As little kids rush off to school with their shiny new backpacks and lunch pails, Men, let’s take a look at our own education. Let’s invest in a bit of self-education to raise the bar in our own lives, learning new skills, useful information, and adding value to our lives.
Don’t confuse natural talents with skills.
Natural talents are things you are naturally good at doing. They can be refined and sharpened with hard work and practice, but the basic intuitive abilities are there.
A skill is learned, practiced, and developed. Natural talents may indicate what skills you would be best suited for, but a skill is not hard-wired.
For example – you may be a naturally talented singer, and you may work hard to develop that talent, and become great at it.
You might not know, though, how to build a guitar from scratch. So maybe, you decide this is a skill you would like to learn.
Is there a skill you want to add to your utility belt? Follow this checklist to turn it from an idea to an accomplishment.
1. Identify a skill that you have the natural capacity to learn. If you are tone deaf, you probably shouldn’t try to become a singer. However, if you have hands, you can learn to build. If you can walk, you can learn to run.
2. Research your skill. My dad always told me that you can learn anything you want to know in a book. Now that my dad has entered the digital age, he’s amended his statement to say that you can learn anything you want to know from Google. And he’s right. Want to learn a skill? Find out WHAT you need to learn – just do a simple google search, identify websites, videos, books, tutorials, etc. that will give you the information that you need.
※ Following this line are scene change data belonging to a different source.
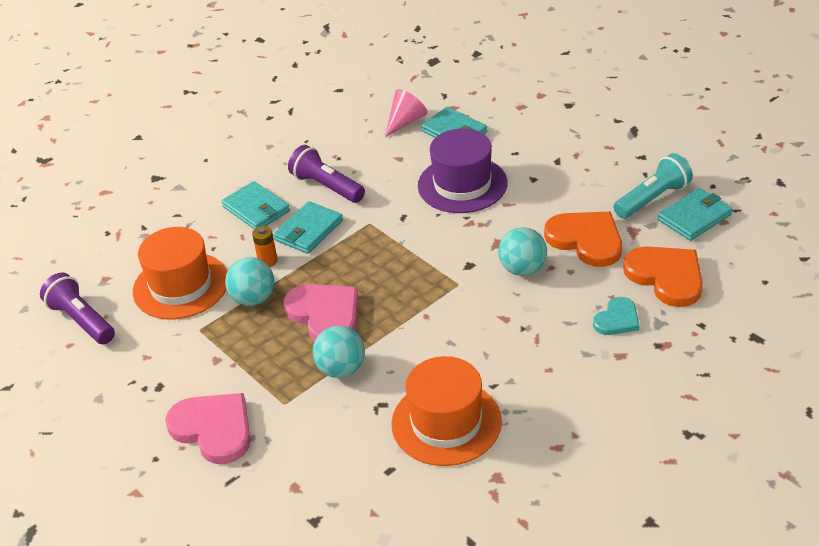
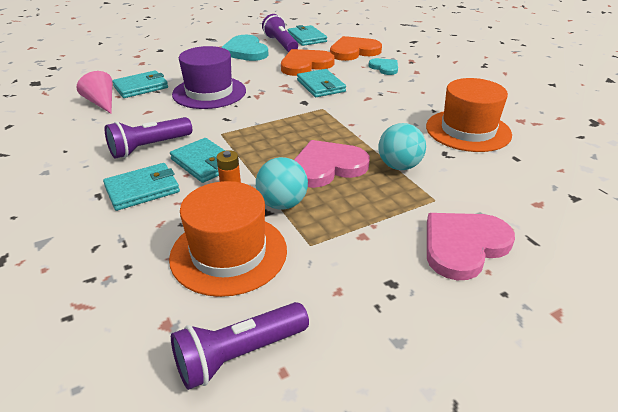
camera: 80 degrees left, 5 degrees down
(523, 269) = (321, 86): turquoise ball -> turquoise wallet
(605, 174) = (245, 51): none -> turquoise heart
(653, 198) = (281, 44): turquoise flashlight -> purple flashlight

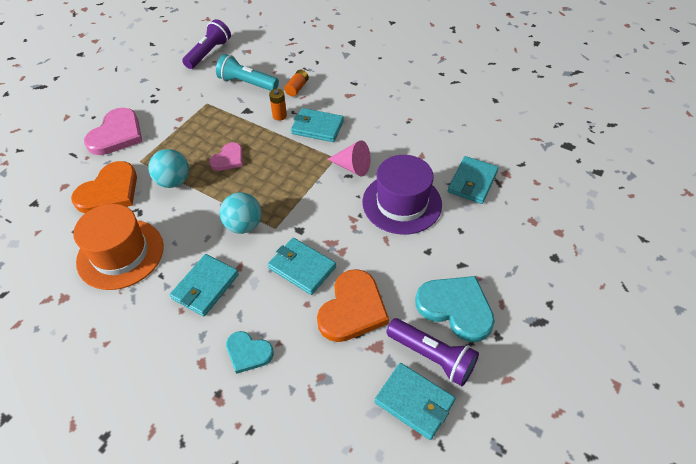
camera: 150 degrees right, 15 degrees up
(101, 103) = (472, 148): pink cone -> pink cone (352, 167)
(142, 189) = (333, 95): turquoise wallet -> turquoise wallet (205, 287)
(149, 147) = (371, 124): purple flashlight -> none
(171, 217) = (297, 88): none -> orange battery
(228, 253) = (247, 83): orange hat -> turquoise flashlight
(282, 204) = (239, 119): turquoise ball -> turquoise ball (244, 225)
(327, 167) = (228, 159): pink heart -> pink heart, size x0.58
(353, 51) = (315, 387): orange heart -> orange heart (109, 191)

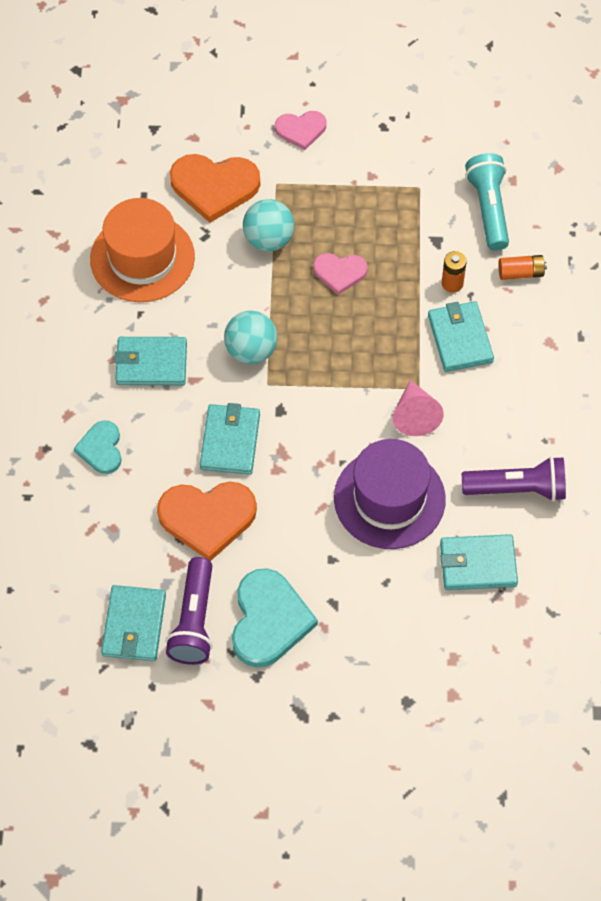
camera: 60 degrees right, 10 degrees up
(117, 134) = (301, 130): pink heart -> pink heart, size x0.58
(209, 53) = (519, 125): purple flashlight -> purple flashlight (517, 489)

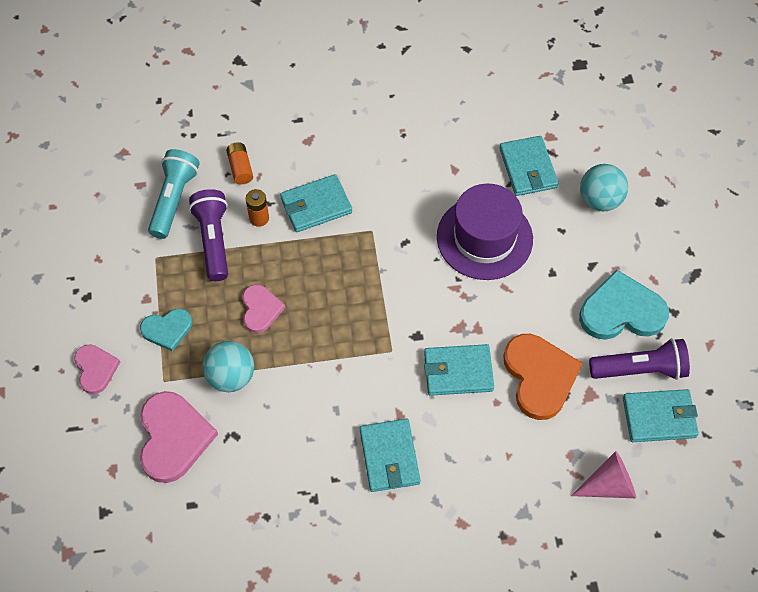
camera: 100 degrees left, 0 degrees up
(101, 449) = (491, 483): turquoise heart -> turquoise heart (167, 329)
(142, 258) = (269, 490): orange hat -> none
(214, 187) = (173, 438): orange heart -> pink heart
(251, 350) = (358, 370): turquoise ball -> turquoise ball (600, 200)
(415, 415) = (399, 229): pink cone -> pink cone (609, 485)
(488, 208) = (174, 199): turquoise flashlight -> turquoise flashlight turned 120 degrees clockwise
(517, 489) = (452, 148): purple flashlight -> purple flashlight (213, 240)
3. Make a plan. “Failure to plan is planning to fail.” Take the time to sketch out a plan, a schedule, and goals for the process of learning your skill. That includes time to go through the research you’ve collected, time to practice it yourself, and people that you may need to connect with for mentorship or advice.
4. Execute your plan. Information without application is useless data. Take the information that you’ve assembled, and the plan you’ve sketched out – and actually do it. You can SAY you want to build a chicken coop – but until you build it – you are not a chicken farmer. You can’t learn a new skill without implementing that learning. Chances are – it’s fear of failure that stops you from actually executing the plan. And as ANY learner can tell you – sometimes failure is part of that learning process. Be prepared to take the risks.